I have a Nitto Dirt Drop stem in 1" and was wondering if there was a conversion adapter to make it fit into a 1 1/8th threaded steerer. Does anyone make a shim? Would a shim even work?
Thanks.


----------



## muddybuddy (Jan 31, 2007)

There is. Shown here included with a quill adapter thing. I've seen the shim by itself also, just didn't have the time to look for it.

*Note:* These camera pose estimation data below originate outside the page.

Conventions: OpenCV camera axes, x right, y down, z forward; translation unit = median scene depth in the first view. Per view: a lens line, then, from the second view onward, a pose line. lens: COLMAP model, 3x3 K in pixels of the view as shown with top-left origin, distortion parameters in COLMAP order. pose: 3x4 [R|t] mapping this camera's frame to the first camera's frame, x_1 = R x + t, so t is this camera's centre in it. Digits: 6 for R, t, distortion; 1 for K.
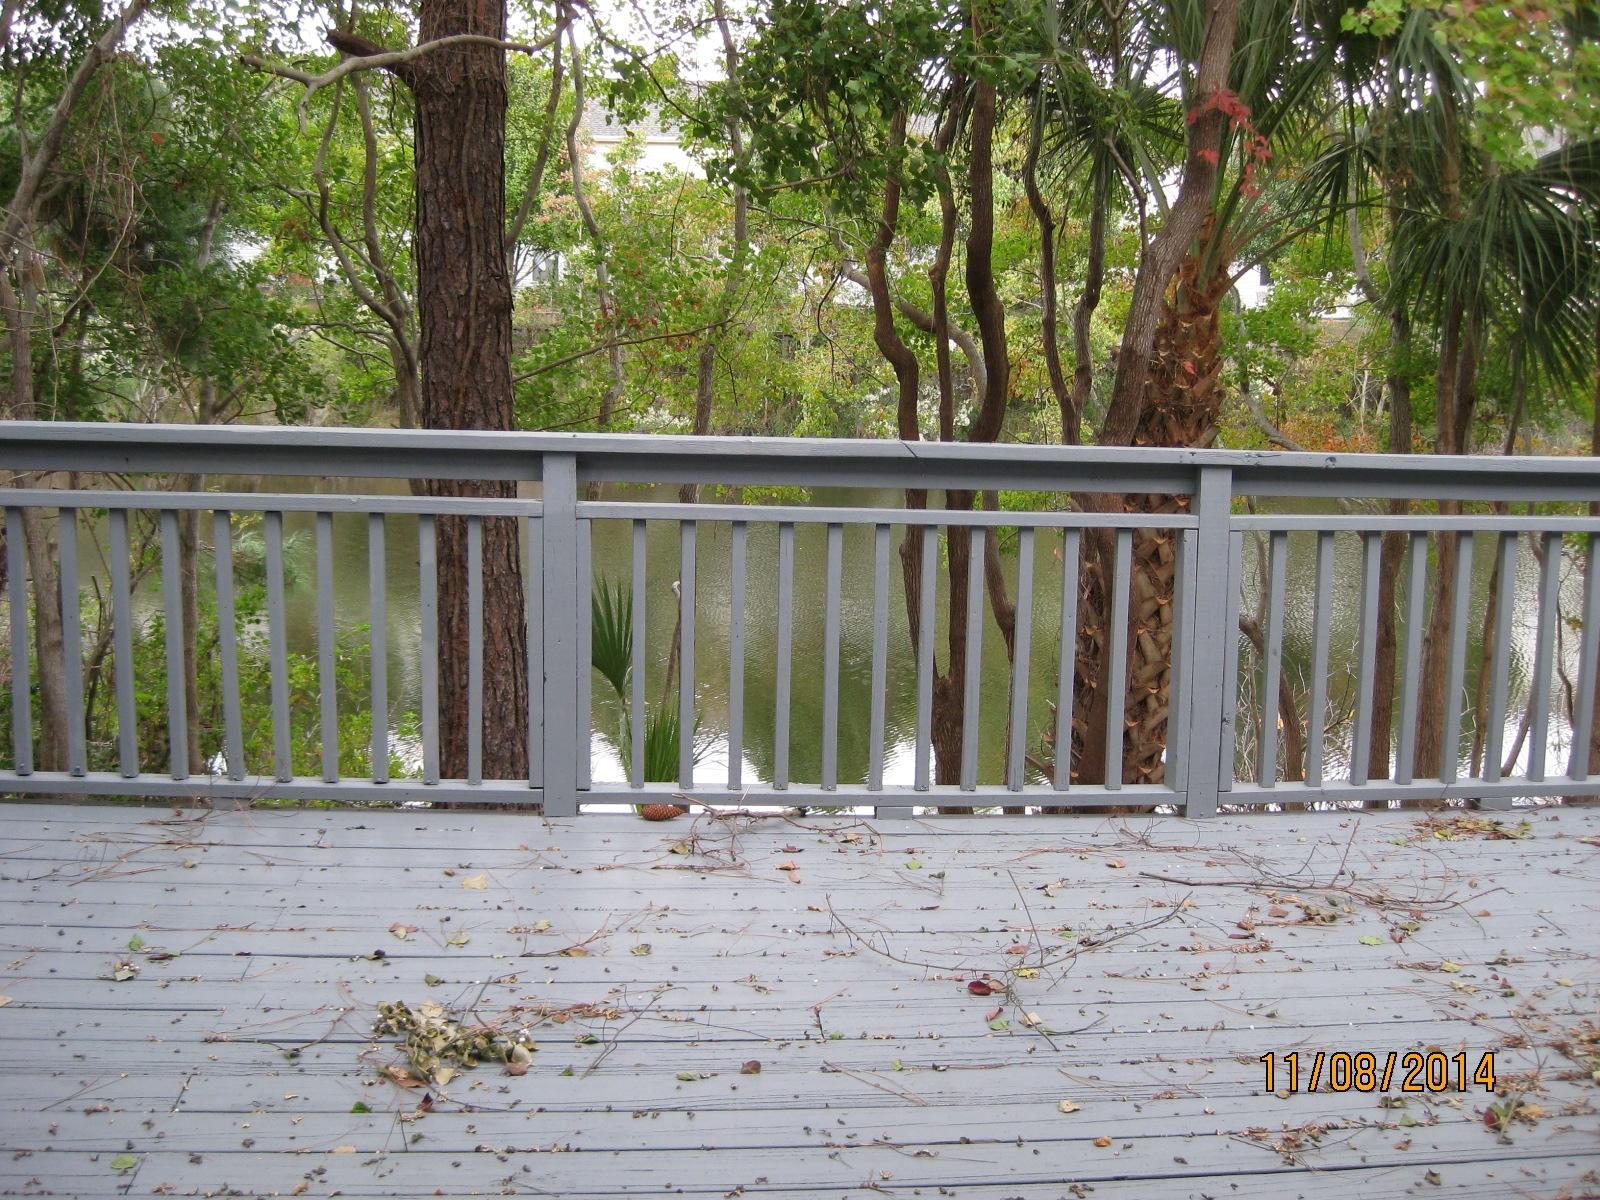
lens RADIAL K [[1749.6, 0, 796.2], [0, 1749.6, 592.0], [0, 0, 1]] dist [-0.158318, 0.064728]
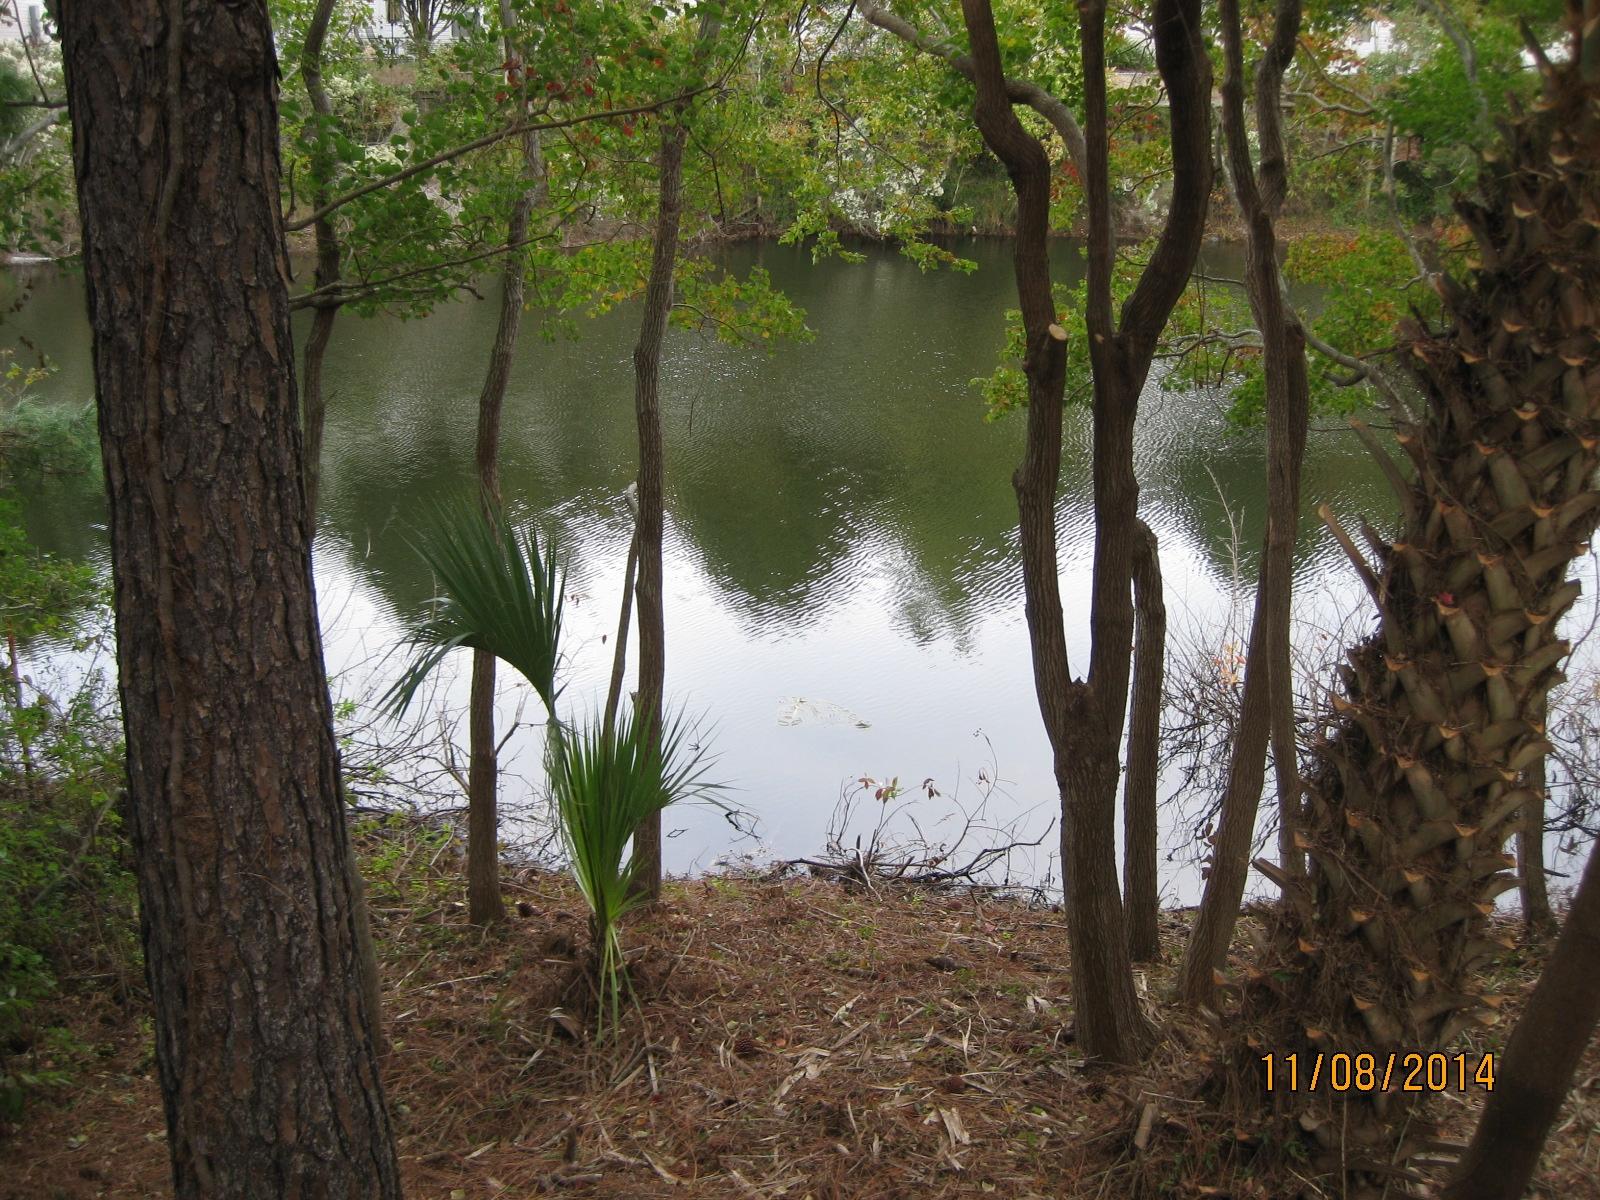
lens RADIAL K [[1749.6, 0, 796.2], [0, 1749.6, 592.0], [0, 0, 1]] dist [-0.158318, 0.064728]
pose [[0.999331, -0.015288, 0.033212, -0.046144], [0.010636, 0.990653, 0.135993, -0.089875], [-0.034980, -0.135549, 0.990153, 0.544748]]
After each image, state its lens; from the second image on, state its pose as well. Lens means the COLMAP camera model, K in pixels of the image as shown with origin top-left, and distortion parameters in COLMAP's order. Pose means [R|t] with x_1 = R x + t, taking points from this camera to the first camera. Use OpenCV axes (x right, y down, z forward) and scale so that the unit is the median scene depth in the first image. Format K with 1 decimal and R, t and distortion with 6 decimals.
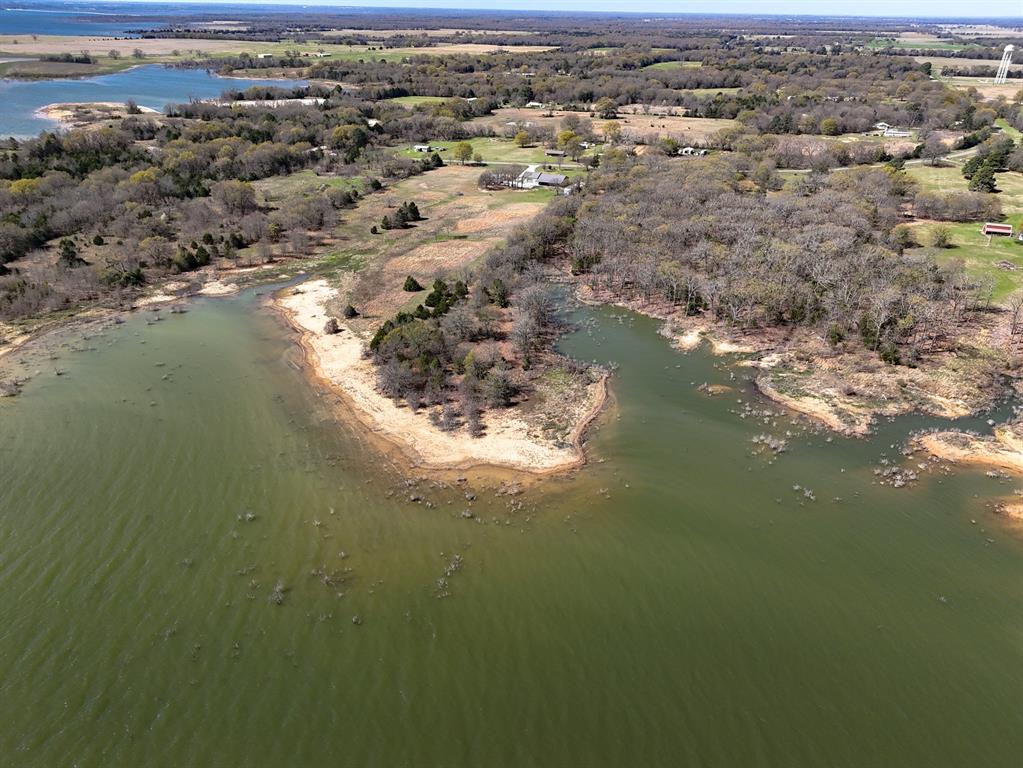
lens RADIAL K [[751.5, 0, 512.5], [0, 751.5, 382.9], [0, 0, 1]] dist [0.062759, -0.057108]
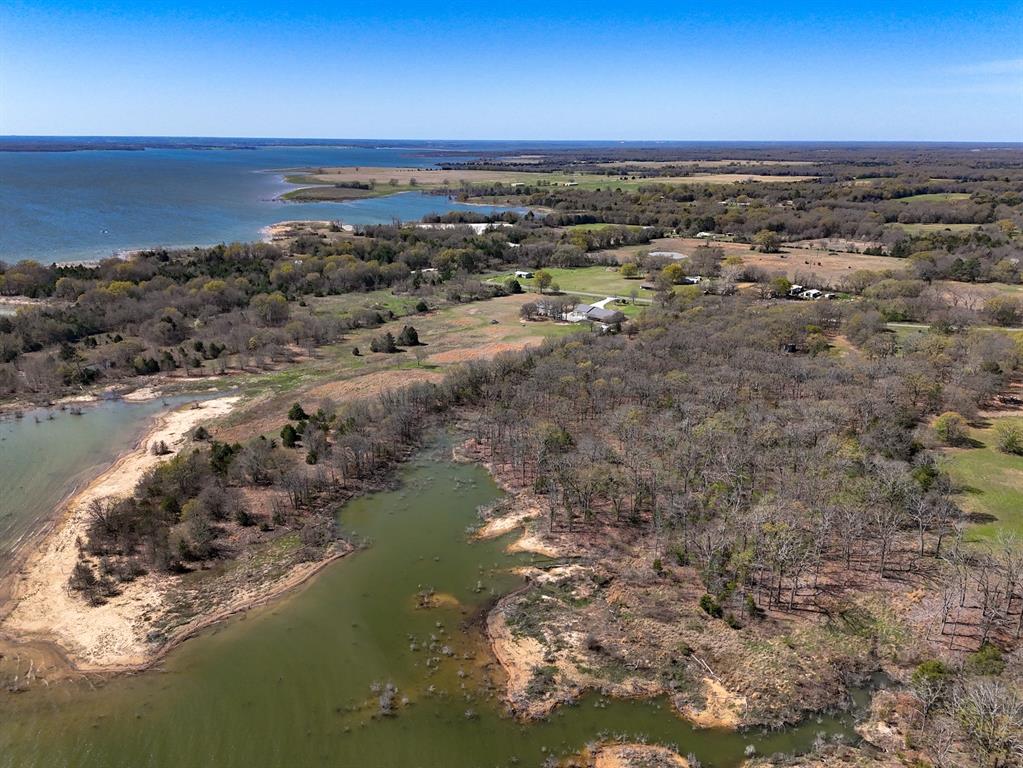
lens RADIAL K [[751.5, 0, 513.8], [0, 751.5, 383.4], [0, 0, 1]] dist [0.062759, -0.057108]
pose [[0.926213, 0.107233, -0.361428, 0.387449], [-0.159933, 0.979914, -0.119118, -0.083338], [0.341396, 0.168133, 0.924760, 0.183797]]
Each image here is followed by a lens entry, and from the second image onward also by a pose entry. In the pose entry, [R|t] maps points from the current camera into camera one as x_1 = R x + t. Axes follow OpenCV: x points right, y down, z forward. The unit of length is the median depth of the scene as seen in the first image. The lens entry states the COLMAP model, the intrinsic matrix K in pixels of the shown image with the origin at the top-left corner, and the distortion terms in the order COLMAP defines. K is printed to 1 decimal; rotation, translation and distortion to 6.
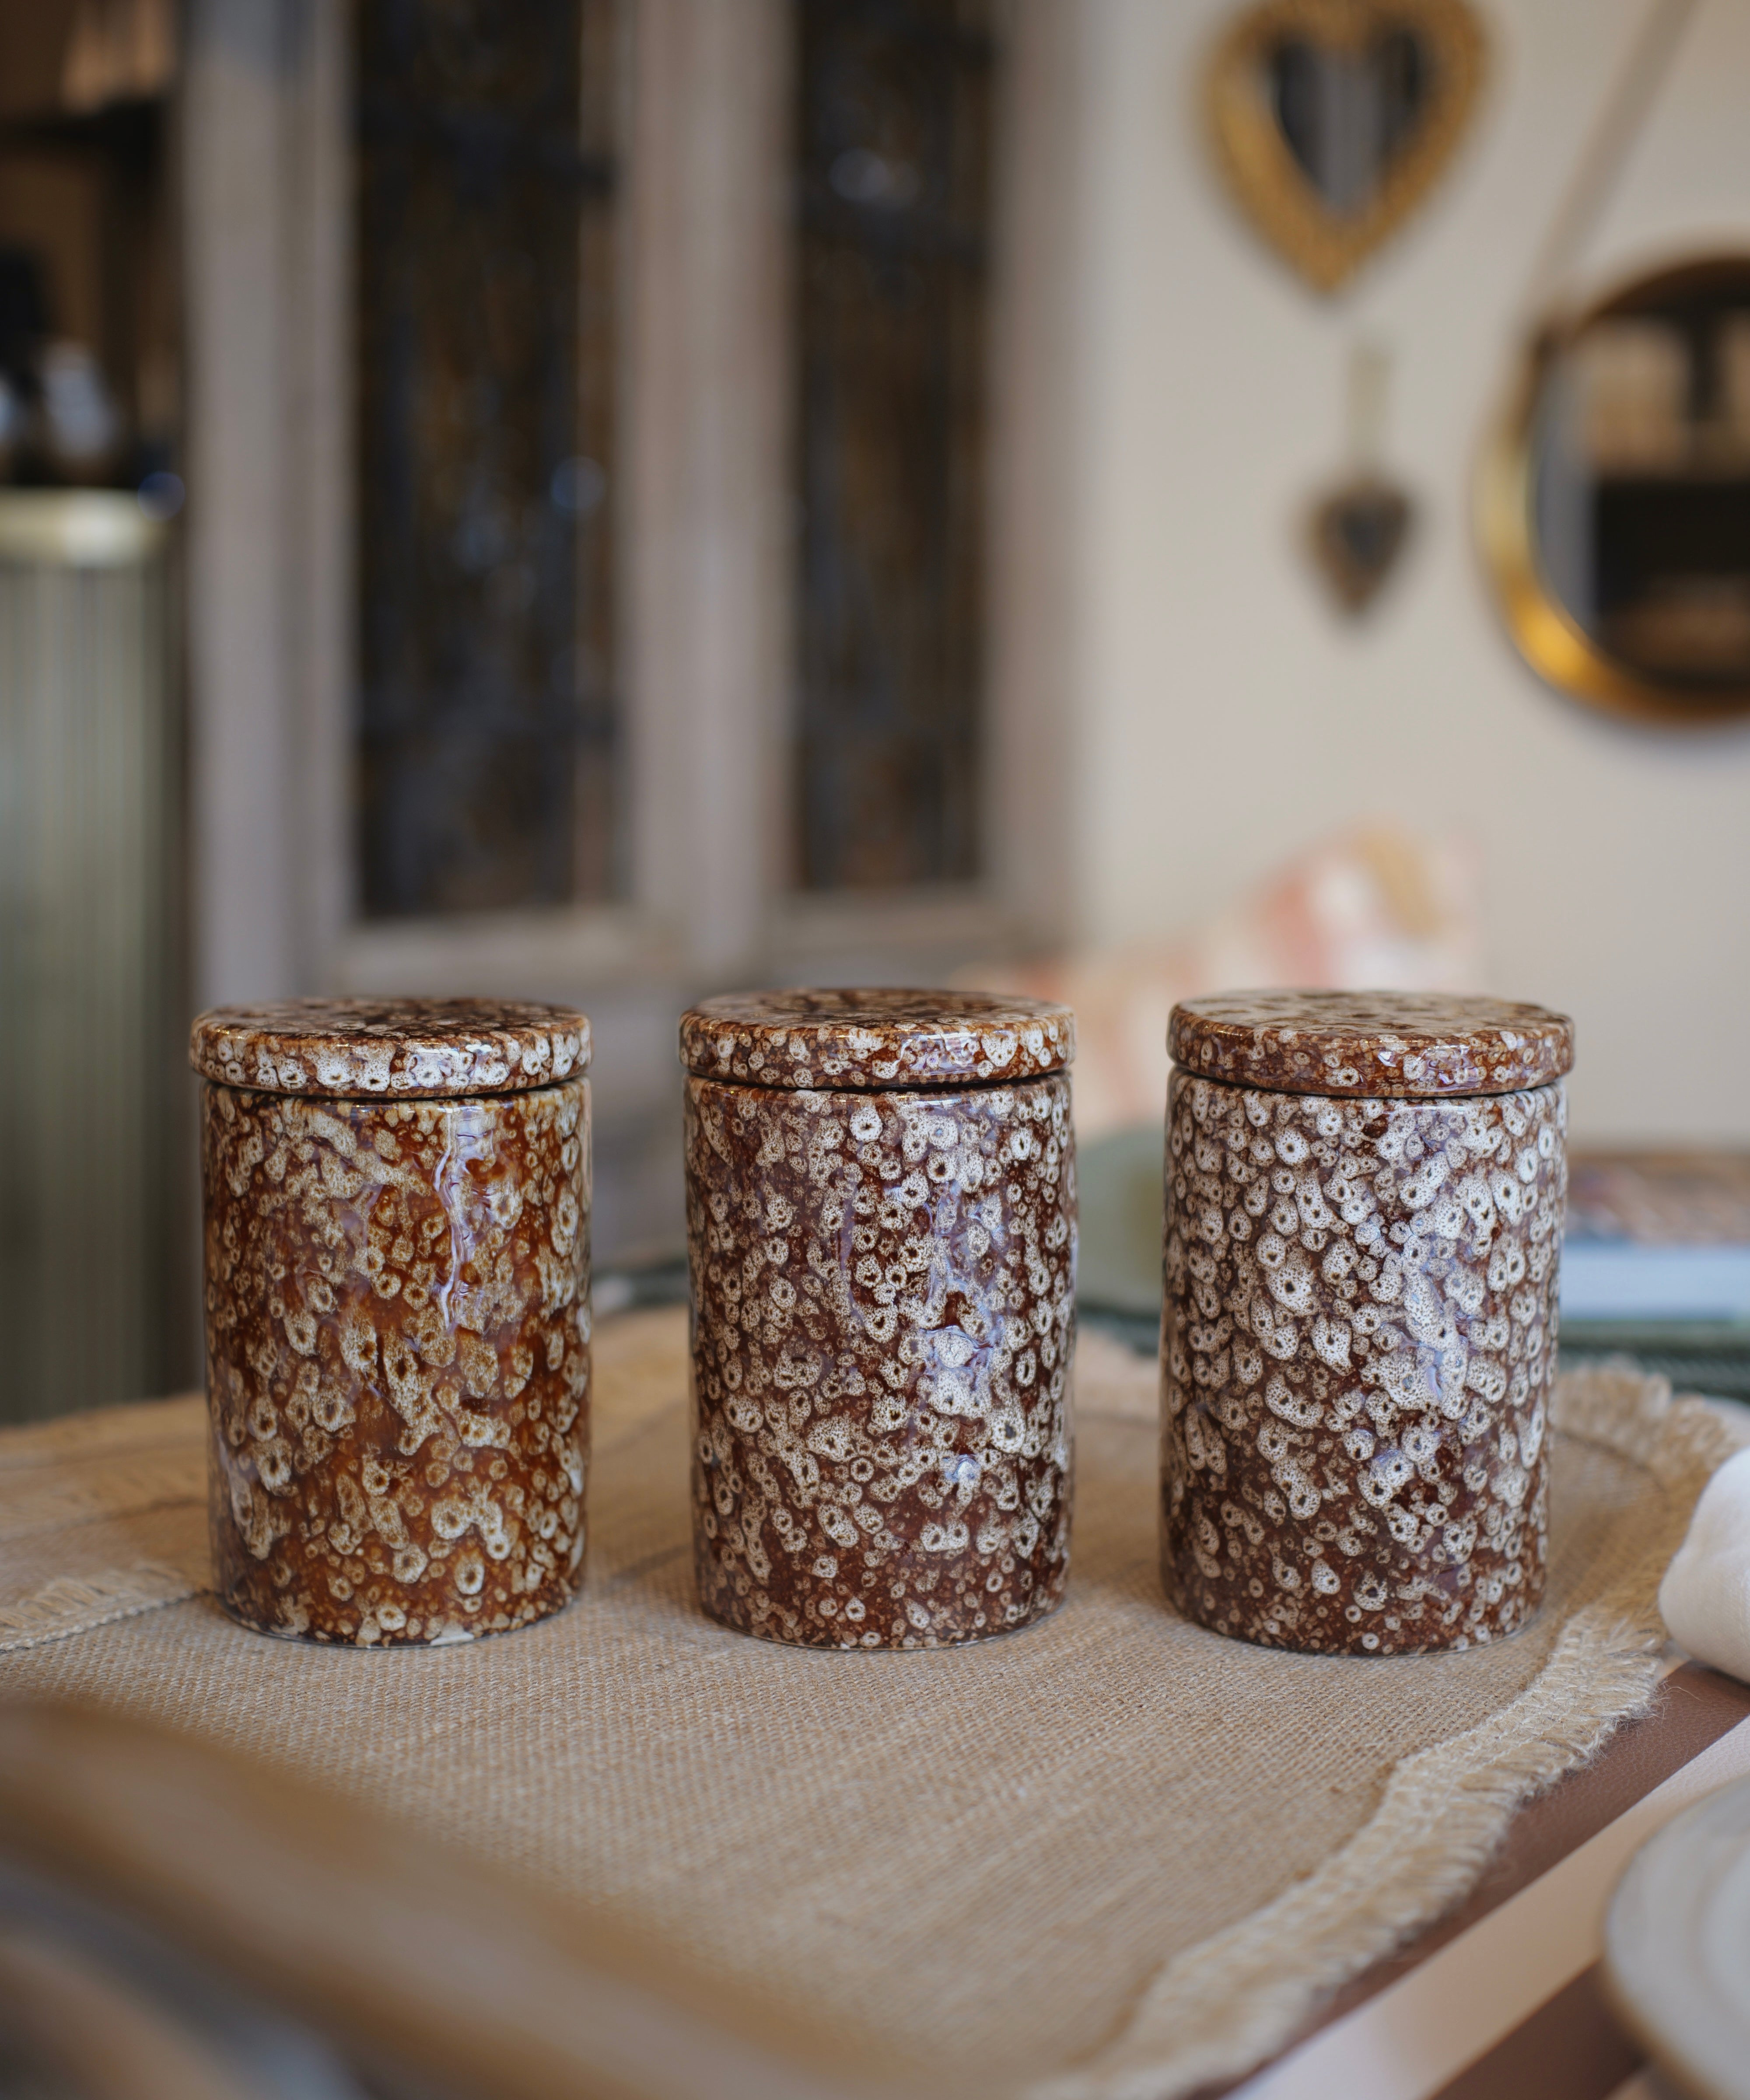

STEM Mountain Bike DELTA QUILL ADAPTER 1-1/8 w/shim 799403112303 | eBay


----------



## Clockwork Bikes (Jun 17, 2006)

You just need a piece of 1" x .058" tube. Slice and debur it.

-Joel


----------



## banks (Feb 2, 2004)

If your 1" Nitto stem is a Quill, which I am guessing it is, there is not an adapter to use in a 1-1/8" fork. I do not know of an "shim" that will allow the 1" Quill to work correctly.


----------



## LARRYJO (Aug 7, 2007)

muddybuddy said:


> There is. Shown here included with a quill adapter thing. I've seen the shim by itself also, just didn't have the time to look for it.
> 
> STEM Mountain Bike DELTA QUILL ADAPTER 1-1/8 w/shim 799403112303 | eBay


Thanks,
It looks like this will work but I just need the shim not the whole kit.
I will weigh my options and figure out what to do.
Cheers.


----------



## 1 cog frog (Dec 21, 2004)

banks said:


> If your 1" Nitto stem is a Quill, which I am guessing it is, there is not an adapter to use in a 1-1/8" fork. I do not know of an "shim" that will allow the 1" Quill to work correctly.


Not so, as shown above, it can work quite well. I didn't have access to 1"X.058" tubing, but I had a lathe, aluminum bar stock, and time! Made one and it worked perfectly. It is probably rolling around in my tool box somewhere.

I'll see if I can find it.

frog


----------



## 1 cog frog (Dec 21, 2004)

*Pics*

Here's the one I made. It works just fine. Not sure I need it anymore, Larryjo, send me a PM if you want it.

frog


----------